From the records below, pull each line that has "LIST".

(Stored items from a collection)
Segment Open
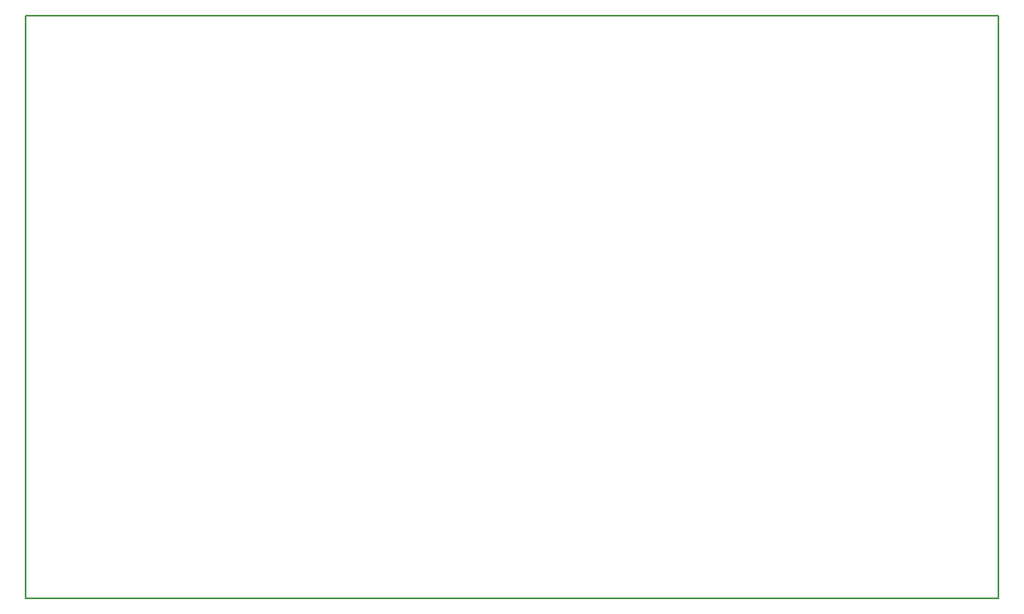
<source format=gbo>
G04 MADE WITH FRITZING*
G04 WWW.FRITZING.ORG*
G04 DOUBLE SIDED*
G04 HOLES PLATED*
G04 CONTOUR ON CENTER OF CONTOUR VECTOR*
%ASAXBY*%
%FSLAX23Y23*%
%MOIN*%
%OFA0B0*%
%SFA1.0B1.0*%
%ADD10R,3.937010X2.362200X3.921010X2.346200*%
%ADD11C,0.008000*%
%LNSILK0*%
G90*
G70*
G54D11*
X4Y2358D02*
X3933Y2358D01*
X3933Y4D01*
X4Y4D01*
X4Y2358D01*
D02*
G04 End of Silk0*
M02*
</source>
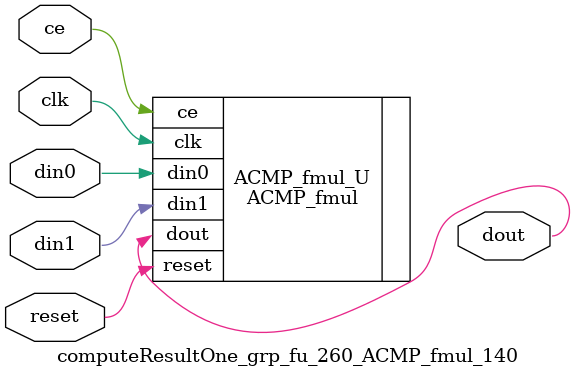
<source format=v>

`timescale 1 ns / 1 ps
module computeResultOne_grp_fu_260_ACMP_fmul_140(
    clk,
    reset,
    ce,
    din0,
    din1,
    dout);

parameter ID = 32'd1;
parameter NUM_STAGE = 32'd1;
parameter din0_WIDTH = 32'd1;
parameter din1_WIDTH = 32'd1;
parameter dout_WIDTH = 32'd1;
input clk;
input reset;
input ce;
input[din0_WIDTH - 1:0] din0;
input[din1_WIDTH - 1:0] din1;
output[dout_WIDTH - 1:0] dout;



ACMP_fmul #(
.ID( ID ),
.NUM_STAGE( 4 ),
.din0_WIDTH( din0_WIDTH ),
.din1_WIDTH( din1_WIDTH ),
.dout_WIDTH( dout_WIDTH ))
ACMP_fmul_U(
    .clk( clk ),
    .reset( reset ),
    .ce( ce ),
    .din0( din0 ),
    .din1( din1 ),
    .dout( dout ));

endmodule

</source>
Segment Closed
Segment Open
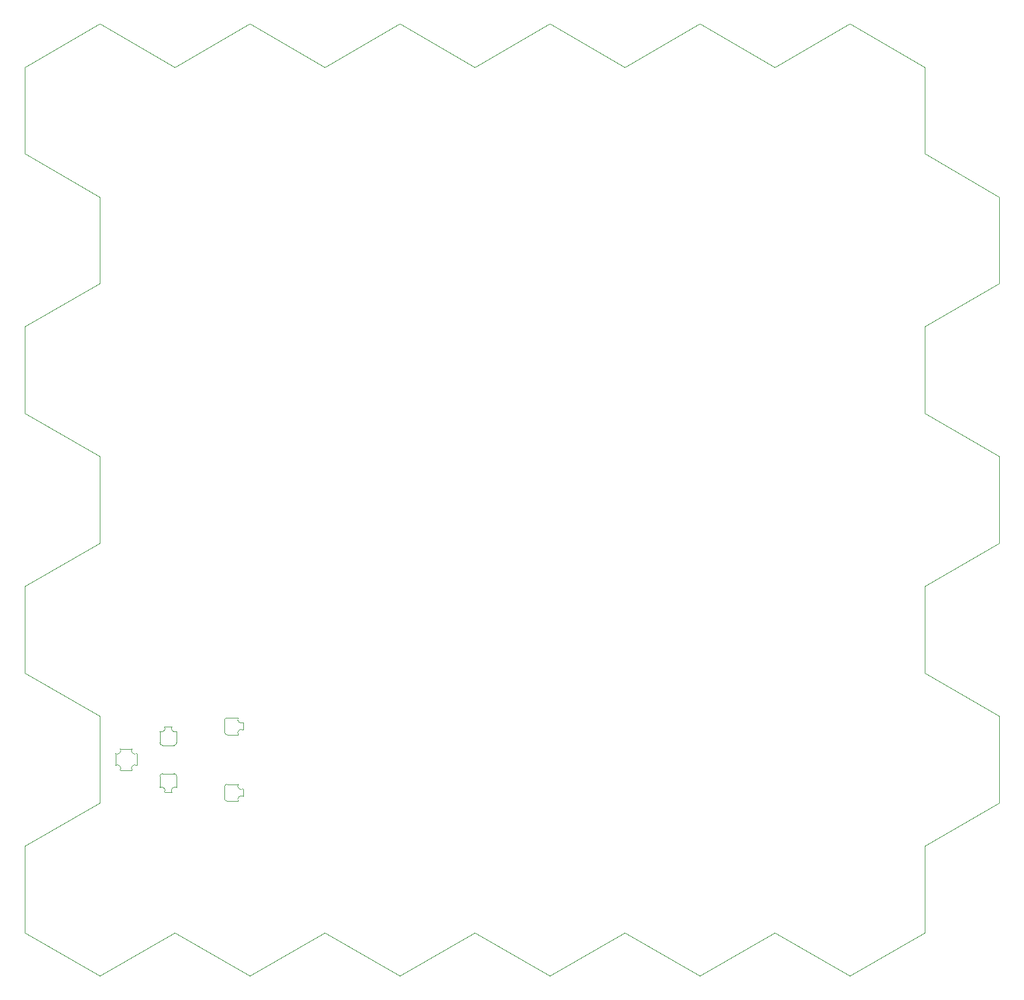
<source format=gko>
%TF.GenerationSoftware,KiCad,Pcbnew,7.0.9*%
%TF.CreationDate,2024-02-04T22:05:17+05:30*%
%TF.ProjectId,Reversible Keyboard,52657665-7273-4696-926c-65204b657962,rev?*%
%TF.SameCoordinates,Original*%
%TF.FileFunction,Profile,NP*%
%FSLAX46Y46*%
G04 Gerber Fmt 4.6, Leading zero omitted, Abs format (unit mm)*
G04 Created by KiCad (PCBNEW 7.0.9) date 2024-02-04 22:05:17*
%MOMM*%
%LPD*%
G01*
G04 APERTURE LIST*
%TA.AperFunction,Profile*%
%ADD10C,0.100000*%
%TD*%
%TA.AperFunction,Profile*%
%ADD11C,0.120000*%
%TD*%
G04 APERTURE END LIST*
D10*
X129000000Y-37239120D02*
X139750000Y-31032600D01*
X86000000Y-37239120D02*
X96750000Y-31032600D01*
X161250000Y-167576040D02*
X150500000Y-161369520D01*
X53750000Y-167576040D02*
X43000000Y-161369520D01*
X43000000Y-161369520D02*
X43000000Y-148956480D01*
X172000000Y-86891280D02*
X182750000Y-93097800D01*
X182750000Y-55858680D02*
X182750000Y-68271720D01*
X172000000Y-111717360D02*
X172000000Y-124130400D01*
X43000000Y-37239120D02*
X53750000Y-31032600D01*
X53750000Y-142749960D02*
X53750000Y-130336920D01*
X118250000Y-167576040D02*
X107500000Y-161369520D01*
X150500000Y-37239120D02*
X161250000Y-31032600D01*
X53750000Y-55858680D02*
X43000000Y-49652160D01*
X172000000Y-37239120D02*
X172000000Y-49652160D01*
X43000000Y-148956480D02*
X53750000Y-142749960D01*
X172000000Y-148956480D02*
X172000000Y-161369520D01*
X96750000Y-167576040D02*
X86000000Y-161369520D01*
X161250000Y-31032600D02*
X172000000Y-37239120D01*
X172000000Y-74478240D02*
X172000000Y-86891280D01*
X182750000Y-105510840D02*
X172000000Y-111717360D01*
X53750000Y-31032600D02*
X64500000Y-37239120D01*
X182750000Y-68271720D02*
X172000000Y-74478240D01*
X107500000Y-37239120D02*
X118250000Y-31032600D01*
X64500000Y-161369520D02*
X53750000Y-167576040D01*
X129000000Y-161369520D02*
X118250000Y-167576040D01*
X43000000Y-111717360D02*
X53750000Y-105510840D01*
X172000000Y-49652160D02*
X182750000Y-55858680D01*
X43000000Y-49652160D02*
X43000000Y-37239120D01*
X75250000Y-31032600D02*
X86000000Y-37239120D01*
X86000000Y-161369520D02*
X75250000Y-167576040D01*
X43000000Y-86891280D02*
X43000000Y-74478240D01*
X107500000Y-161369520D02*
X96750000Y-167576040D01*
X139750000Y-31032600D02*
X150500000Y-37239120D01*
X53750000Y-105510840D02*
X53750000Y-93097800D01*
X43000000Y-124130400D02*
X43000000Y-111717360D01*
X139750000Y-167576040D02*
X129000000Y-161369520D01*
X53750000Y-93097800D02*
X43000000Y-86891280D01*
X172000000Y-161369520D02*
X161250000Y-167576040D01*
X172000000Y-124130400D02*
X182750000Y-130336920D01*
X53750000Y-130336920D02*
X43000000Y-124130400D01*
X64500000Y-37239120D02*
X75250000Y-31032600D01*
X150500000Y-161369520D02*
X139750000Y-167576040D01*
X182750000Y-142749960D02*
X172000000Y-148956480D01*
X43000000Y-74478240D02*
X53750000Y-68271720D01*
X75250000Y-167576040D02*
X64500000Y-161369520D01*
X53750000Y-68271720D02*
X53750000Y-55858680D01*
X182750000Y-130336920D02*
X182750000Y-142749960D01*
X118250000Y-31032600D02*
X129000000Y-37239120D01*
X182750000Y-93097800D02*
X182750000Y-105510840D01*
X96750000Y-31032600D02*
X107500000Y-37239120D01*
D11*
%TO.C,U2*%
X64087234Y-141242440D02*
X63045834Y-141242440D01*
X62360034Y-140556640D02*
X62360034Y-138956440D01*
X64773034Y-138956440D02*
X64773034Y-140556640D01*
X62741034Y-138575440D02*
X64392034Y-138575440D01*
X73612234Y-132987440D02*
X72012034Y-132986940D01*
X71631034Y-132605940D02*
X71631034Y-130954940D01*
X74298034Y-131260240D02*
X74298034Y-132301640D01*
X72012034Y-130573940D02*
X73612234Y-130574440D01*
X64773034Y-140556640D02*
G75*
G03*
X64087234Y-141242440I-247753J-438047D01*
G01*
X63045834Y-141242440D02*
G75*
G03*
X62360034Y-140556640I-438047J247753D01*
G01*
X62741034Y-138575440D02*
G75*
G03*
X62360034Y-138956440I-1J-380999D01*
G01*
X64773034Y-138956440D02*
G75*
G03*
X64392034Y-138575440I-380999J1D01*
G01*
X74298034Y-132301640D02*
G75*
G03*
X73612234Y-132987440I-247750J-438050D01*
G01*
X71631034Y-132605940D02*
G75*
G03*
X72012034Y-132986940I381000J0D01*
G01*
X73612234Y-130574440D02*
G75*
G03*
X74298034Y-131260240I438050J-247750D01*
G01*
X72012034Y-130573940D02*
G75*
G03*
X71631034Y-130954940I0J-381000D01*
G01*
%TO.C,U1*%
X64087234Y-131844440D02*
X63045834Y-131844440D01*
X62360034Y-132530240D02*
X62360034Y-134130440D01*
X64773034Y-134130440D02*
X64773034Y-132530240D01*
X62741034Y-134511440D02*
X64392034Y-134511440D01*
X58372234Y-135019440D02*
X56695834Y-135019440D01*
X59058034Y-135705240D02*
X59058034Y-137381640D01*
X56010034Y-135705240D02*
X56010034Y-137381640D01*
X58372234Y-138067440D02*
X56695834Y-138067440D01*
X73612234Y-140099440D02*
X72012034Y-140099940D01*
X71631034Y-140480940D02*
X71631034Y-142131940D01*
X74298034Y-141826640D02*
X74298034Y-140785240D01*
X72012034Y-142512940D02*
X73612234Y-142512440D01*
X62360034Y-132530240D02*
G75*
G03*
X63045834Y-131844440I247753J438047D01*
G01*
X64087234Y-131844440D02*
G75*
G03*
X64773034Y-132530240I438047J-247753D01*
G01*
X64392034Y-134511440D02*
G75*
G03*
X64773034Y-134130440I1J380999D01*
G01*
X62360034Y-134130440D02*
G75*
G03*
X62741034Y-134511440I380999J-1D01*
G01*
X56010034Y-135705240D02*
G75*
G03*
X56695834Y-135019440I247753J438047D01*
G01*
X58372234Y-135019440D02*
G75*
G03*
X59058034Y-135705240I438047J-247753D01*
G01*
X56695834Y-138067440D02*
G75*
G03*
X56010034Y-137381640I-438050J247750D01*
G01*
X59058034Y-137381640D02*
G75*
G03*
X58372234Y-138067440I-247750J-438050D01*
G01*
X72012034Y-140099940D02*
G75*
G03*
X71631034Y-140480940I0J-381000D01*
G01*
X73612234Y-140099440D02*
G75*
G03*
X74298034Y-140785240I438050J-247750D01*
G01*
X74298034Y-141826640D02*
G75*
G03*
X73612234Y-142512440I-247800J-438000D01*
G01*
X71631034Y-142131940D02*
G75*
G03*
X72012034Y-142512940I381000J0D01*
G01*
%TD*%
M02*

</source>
Segment Closed
Segment Open
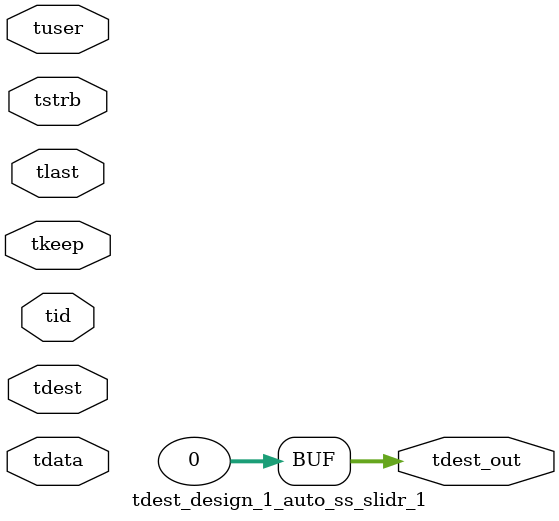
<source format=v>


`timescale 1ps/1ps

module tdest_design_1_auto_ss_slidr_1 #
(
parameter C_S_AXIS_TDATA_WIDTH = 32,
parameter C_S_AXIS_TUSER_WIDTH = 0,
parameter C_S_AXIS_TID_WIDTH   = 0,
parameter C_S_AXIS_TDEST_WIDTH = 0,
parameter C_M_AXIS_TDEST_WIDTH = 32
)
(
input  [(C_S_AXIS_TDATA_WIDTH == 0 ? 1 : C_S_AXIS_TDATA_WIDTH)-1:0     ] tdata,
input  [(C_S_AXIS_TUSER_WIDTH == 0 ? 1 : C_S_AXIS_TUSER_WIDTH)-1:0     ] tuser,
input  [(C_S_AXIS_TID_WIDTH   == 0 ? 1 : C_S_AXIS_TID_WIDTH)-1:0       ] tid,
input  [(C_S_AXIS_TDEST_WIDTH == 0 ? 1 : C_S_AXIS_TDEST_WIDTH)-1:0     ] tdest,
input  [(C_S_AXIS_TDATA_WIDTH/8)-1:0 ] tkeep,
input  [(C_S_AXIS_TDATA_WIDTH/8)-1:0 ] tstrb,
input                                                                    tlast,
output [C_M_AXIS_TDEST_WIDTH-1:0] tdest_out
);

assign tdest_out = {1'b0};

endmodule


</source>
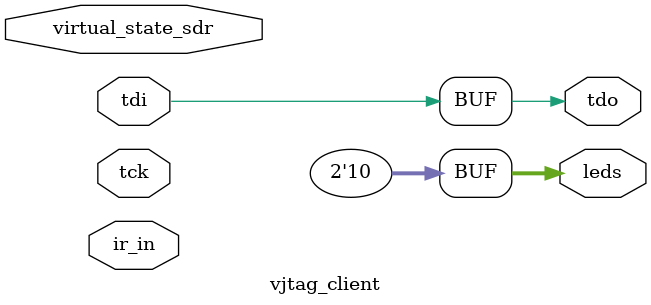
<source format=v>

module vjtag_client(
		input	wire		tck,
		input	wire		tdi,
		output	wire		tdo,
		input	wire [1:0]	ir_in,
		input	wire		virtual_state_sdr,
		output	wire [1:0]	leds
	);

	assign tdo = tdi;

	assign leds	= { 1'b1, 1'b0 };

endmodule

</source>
Segment Closed
Response below:
G04 APERTURE LIST*
G04 APERTURE END LIST*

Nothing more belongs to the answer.